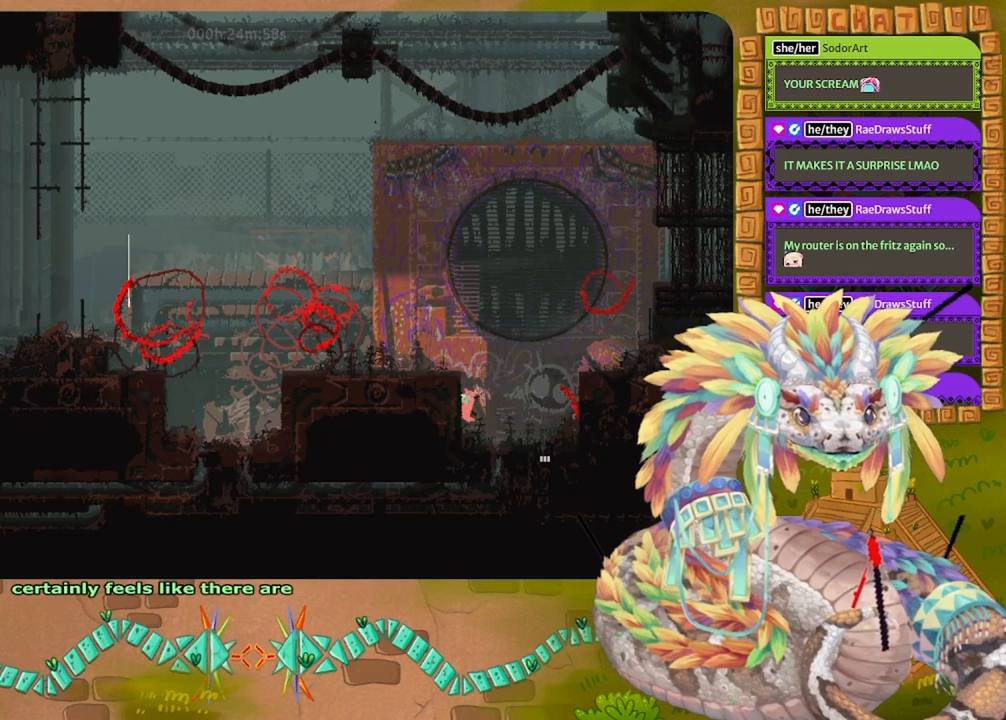
{"keys": [], "events": [[433, "left", "up"], [467, "jump", "up"]]}
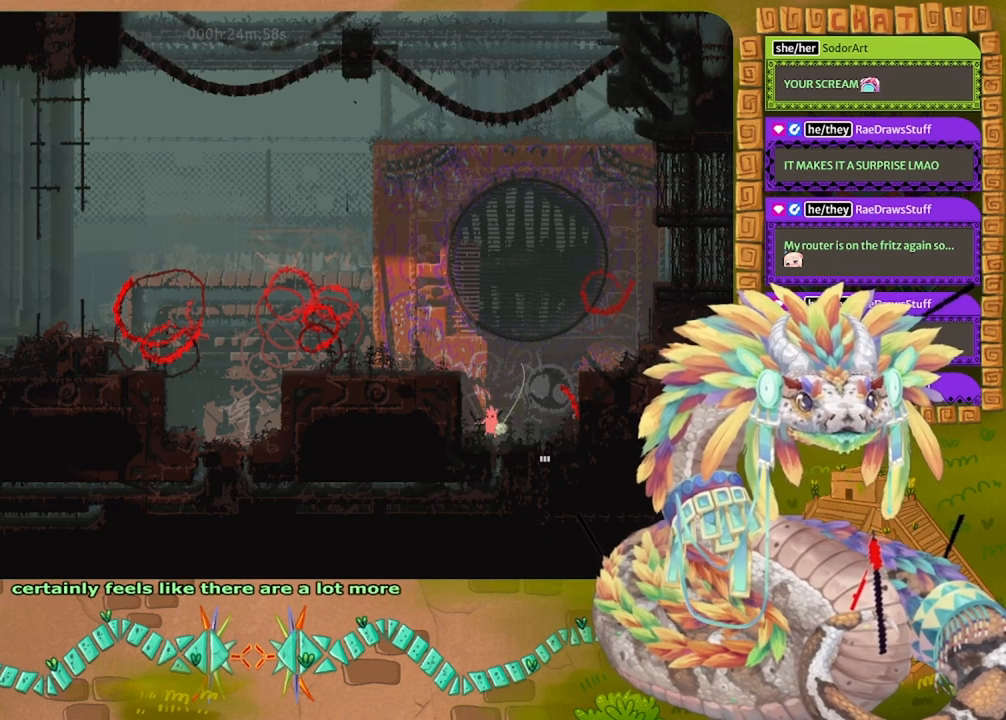
{"keys": ["jump"], "events": [[133, "right", "down"], [267, "jump", "down"], [500, "right", "up"]]}
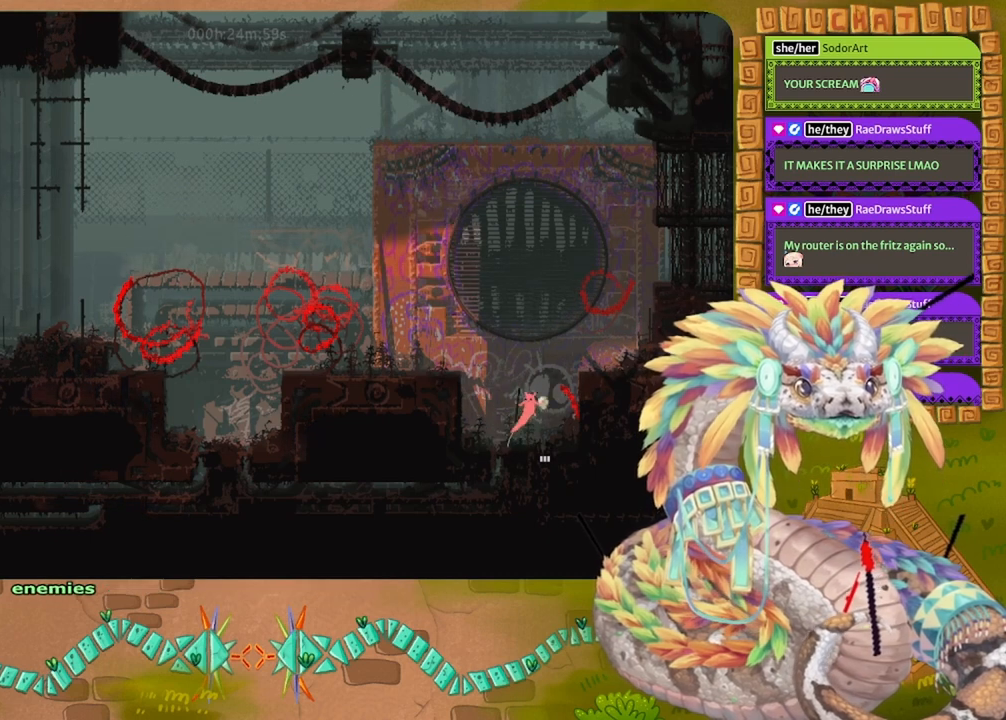
{"keys": ["down"], "events": [[33, "jump", "up"], [33, "left", "down"], [400, "down", "down"], [500, "left", "up"]]}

TASK GOAL
In this exercise, set down all of the data exactly, without the pictures.

EXERCISE RESULT
{"keys": [], "events": [[433, "left", "up"], [467, "jump", "up"]]}
{"keys": ["jump"], "events": [[133, "right", "down"], [267, "jump", "down"], [500, "right", "up"]]}
{"keys": ["down"], "events": [[33, "jump", "up"], [33, "left", "down"], [400, "down", "down"], [500, "left", "up"]]}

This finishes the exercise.